San Clemente, CA-based real estate investment trust CareTrust REIT announced the first investment in its senior housing operating portfolio on Monday: the $40 million acquisition of three senior living communities in Texas.

Vancouver, WA-based Sinceri Senior Living will manage the communities, which are located in what CareTrust described as “attractive” markets, have a combined 270 assisted living and memory care units, and had occupancy of approximately 86% at the time of the transaction.

The deal, effective Monday, was funded with cash on hand.

The REIT called the acquisition “a meaningful milestone in CareTrust’s continued growth and diversification, offering direct exposure to a senior housing sector with compelling fundamentals and allowing the company to participate directly in property-level performance.”

Just last month during the firm’s third-quarter earnings call, CareTrust President and CEO Dave Sedgwick said that the REIT was looking to US senior living investments to help it “grow in the next decade like we did in our first.”

The company’s new senior housing operating portfolio, or SHOP, he said, would be one of three “engines of growth” that the REIT will rely on, along with expansion in the United Kingdom and its original focus, skilled nursing. He echoed those comments on Monday.

“With this addition, we now have three complementary avenues to grow, diversify and compound shareholder value,” the CEO said in a statement. “The opportunity set within the senior housing sector is significant, and with our balance sheet strength and operating expertise, we’re well-positioned to capitalize on that opportunity in the years ahead.”

○ ○ ○

**What to produce:** List the three "engines of growth" that the article says CareTrust will rely on. The rows below the text come from a separate source.

**Data records:**
○ ○ ○

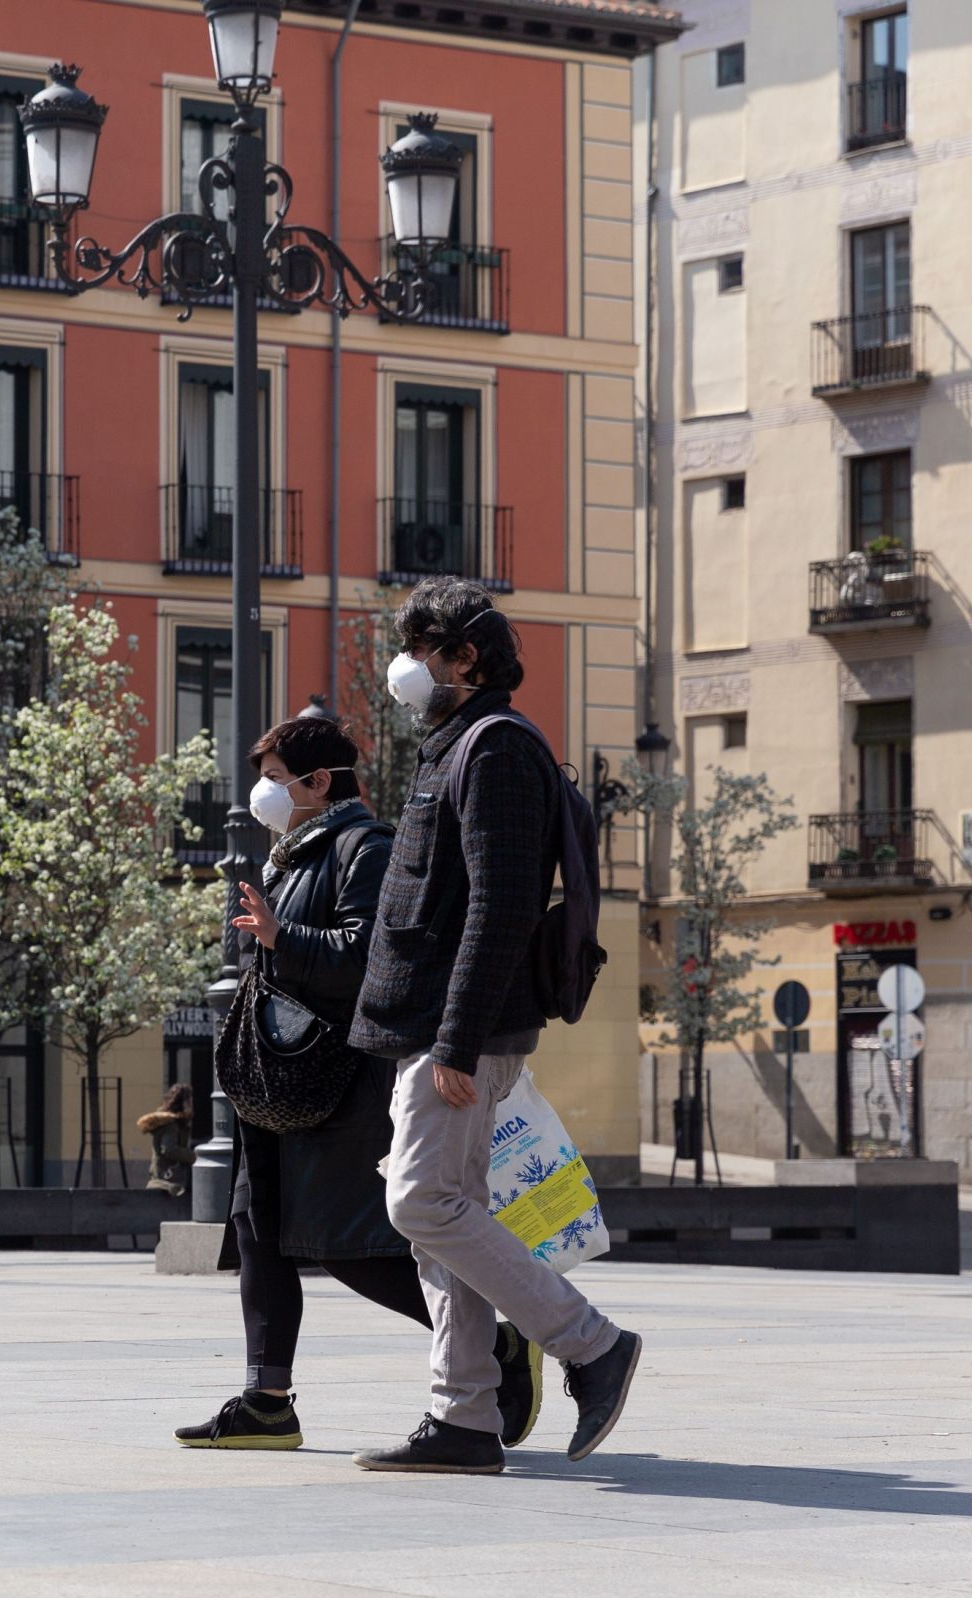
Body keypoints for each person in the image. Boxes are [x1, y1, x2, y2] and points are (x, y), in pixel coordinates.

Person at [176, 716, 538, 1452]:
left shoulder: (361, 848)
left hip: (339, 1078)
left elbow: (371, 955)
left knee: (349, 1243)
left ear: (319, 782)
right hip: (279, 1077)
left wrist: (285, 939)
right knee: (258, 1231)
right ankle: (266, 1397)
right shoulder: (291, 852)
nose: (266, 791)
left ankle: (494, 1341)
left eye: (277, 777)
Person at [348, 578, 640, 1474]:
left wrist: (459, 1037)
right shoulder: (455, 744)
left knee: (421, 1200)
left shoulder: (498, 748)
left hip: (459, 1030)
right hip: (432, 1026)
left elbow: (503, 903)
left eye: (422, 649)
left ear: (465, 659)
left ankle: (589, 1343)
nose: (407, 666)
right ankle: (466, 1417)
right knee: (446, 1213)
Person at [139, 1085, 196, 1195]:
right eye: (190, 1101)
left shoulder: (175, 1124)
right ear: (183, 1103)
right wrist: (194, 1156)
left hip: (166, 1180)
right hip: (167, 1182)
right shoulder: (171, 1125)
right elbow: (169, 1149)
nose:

○ ○ ○

**Response below:**
- Its new senior housing operating portfolio (SHOP)
- Expansion in the United Kingdom
- Skilled nursing, its original focus